Text excerpt:
Static site generation

The static site generation script is somewhat complex:

  1. A regular Razzle build is created with the static setting (RAZZLE_STATIC=true) baked into the generated server side code.
  2. This build is started in production mode.
  3. The static generator is only executed this time. It performs the steps described before and closes the server.

About the example

Motivation

I wanted to create a more current and appealing version of Michael Morgenstern’s Search is Back!. Why? Because I thought I could do it better and I still think I can.
I quickly realized that I will need to combine a couple of technologies to implement my vision.

So “…after testing a bunch of example projects, I ended up finding and using Razzle.” (source)

I also needed to choose between Material-UI and Muse UI. (Using material design was no question for me at this point.) I considered other libraries as well. But I quickly fell in love with Material-UI’s checkbox animation. It was really robust anyway.

Material-UI’s checkbox animation

First, I wanted to go with Muse UI, which is a port of Material-UI because I thought I would like Vue.js more than React.js.

However, its documentation was Chinese only at the time, so I choose the original library instead.

Having the CSS and HTML kind of combined into JavaScript using React.js felt a bit strange for the first time. Later, when I used Vue.js for some small client projects, I realized that I actually like the React way a bit more, especially with Styled Components.

Eventually, I created this example project. So I was able to start with my real one called Facebook Searcher:

It is a simple search form that builds a link so you can make custom searches currently for people on Facebook the regular way.
You can already use the implemented fields and it already gives more freedom than its competitor.

For example, you can list Facebook users with an interest in both sexes (which Facebook supports). It is still under development and some features are waiting for implementation.

Provided records:
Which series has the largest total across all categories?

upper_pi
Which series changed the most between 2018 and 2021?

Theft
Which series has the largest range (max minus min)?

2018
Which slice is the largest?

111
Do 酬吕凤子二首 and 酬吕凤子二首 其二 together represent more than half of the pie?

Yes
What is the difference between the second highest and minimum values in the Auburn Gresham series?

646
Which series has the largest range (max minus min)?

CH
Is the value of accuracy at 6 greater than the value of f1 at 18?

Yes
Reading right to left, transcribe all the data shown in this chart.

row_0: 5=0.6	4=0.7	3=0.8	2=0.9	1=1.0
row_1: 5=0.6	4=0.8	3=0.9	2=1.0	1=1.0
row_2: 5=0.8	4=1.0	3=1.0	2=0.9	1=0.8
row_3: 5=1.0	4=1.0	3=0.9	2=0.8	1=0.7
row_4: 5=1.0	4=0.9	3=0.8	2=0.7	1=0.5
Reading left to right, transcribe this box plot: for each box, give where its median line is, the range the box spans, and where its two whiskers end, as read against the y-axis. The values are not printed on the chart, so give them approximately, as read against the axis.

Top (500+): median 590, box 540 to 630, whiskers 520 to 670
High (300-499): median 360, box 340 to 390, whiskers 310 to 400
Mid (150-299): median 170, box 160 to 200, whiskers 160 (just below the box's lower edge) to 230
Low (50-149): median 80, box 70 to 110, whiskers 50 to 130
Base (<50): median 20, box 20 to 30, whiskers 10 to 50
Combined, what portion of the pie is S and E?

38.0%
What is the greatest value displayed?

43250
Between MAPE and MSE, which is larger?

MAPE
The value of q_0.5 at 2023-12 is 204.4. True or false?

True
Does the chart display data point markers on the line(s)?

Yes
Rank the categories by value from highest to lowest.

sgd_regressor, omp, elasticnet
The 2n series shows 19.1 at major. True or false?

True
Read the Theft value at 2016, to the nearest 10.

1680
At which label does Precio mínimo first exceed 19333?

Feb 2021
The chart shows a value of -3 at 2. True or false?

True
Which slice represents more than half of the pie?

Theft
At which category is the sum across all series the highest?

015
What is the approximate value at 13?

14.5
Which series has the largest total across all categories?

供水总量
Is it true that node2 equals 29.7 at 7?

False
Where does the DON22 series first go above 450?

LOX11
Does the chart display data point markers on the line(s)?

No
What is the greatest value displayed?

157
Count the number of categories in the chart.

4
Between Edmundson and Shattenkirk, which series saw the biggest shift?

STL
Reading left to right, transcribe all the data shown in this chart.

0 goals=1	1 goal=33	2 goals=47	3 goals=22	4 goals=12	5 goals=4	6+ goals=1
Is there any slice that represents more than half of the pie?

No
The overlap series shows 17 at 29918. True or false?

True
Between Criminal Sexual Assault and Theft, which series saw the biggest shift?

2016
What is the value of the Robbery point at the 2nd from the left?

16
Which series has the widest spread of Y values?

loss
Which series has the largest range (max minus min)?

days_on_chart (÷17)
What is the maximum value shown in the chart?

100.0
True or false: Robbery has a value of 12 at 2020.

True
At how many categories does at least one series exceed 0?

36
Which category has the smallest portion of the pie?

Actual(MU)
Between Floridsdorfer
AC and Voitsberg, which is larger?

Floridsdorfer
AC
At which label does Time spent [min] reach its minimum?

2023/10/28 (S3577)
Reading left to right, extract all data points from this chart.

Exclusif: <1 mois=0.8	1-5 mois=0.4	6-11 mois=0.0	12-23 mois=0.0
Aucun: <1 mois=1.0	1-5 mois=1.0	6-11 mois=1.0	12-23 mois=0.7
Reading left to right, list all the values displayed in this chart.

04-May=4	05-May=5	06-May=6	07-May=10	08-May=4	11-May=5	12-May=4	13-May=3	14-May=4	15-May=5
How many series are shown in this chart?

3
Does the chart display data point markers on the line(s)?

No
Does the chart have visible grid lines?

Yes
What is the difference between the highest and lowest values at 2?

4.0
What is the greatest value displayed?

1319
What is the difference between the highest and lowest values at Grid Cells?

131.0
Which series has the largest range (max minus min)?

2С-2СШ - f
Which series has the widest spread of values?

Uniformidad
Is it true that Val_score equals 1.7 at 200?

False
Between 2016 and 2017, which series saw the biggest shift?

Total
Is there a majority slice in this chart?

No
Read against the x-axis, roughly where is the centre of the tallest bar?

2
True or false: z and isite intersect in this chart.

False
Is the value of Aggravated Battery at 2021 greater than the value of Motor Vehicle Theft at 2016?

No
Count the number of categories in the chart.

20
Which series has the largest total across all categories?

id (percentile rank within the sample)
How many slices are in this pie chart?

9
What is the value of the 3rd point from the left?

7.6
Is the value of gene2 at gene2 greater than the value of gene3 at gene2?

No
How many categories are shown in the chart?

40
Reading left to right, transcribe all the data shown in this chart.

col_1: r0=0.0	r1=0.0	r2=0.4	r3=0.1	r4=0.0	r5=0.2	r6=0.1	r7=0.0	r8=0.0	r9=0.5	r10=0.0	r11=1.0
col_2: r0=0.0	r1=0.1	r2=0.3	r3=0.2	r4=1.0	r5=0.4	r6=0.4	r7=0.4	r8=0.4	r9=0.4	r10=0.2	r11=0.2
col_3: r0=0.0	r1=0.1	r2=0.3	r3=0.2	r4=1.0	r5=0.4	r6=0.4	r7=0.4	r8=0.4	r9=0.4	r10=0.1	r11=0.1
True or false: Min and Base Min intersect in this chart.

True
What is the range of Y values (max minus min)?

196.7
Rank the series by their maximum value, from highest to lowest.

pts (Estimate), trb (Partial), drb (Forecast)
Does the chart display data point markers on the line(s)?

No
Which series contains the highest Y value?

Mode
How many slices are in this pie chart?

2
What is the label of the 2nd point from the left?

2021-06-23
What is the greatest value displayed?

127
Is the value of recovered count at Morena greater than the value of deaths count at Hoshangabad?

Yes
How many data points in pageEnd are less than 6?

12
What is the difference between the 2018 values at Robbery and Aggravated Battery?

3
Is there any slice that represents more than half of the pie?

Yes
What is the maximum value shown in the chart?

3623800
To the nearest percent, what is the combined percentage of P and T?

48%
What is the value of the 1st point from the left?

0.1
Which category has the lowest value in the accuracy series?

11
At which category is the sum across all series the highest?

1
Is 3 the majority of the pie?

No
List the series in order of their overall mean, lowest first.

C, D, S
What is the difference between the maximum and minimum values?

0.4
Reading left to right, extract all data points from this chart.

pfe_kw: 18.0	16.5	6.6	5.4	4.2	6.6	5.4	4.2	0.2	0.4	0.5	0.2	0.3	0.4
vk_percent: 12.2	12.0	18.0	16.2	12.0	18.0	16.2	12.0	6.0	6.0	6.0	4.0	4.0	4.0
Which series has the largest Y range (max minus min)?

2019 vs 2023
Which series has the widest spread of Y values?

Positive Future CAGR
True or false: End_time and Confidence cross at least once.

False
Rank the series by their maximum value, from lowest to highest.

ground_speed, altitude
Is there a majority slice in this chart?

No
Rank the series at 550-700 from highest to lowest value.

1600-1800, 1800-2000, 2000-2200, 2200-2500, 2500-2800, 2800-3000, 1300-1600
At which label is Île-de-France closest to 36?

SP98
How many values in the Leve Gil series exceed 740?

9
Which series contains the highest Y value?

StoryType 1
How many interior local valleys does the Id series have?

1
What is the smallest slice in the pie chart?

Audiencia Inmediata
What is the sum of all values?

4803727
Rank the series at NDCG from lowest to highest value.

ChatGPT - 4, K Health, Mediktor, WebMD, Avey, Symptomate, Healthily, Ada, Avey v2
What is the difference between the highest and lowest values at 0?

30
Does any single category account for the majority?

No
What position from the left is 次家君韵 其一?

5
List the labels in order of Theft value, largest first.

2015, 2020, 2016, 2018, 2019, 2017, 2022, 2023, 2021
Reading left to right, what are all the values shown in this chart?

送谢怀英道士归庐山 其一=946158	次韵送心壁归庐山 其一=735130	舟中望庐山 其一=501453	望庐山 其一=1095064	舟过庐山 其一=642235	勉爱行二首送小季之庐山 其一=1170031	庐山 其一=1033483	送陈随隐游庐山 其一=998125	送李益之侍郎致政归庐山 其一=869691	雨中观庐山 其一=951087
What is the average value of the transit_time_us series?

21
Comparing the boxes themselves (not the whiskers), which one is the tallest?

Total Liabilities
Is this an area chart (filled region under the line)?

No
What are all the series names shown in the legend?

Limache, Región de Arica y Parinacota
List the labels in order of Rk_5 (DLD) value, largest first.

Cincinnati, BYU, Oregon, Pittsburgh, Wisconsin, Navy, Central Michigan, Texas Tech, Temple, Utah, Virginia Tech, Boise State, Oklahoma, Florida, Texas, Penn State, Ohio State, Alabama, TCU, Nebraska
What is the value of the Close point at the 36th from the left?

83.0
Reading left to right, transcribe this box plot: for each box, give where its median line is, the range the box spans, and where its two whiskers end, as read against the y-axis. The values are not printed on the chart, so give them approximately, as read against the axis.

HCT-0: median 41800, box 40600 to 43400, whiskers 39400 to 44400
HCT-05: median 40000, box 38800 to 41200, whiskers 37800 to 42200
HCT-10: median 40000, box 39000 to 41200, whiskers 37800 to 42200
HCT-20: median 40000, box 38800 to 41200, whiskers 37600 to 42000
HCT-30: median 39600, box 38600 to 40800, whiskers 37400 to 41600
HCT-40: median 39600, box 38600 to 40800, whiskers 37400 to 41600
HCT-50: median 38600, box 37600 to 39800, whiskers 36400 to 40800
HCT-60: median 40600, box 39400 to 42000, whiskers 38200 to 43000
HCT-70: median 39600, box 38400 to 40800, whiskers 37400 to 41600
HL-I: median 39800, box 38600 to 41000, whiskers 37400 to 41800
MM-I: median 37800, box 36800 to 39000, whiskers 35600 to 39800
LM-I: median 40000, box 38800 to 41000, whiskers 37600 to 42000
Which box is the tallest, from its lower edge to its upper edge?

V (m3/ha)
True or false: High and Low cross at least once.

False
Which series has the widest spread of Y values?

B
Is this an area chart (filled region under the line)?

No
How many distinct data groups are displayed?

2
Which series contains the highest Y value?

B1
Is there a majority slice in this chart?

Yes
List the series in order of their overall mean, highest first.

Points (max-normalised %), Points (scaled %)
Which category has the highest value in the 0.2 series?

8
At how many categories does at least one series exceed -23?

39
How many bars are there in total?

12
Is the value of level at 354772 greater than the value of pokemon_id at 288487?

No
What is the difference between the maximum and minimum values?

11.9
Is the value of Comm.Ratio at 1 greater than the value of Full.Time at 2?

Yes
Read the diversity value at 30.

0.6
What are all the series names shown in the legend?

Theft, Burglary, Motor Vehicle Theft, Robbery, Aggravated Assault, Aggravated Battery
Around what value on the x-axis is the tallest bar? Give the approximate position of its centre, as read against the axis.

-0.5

Work instruction: Repeat word for word the stretch of the Razzle text from "Eventually, I created" through "waiting for implementation.". The entries have nothing to do with the Razzle text.

Written reply:
Eventually, I created this example project. So I was able to start with my real one called Facebook Searcher:

It is a simple search form that builds a link so you can make custom searches currently for people on Facebook the regular way.
You can already use the implemented fields and it already gives more freedom than its competitor.

For example, you can list Facebook users with an interest in both sexes (which Facebook supports). It is still under development and some features are waiting for implementation.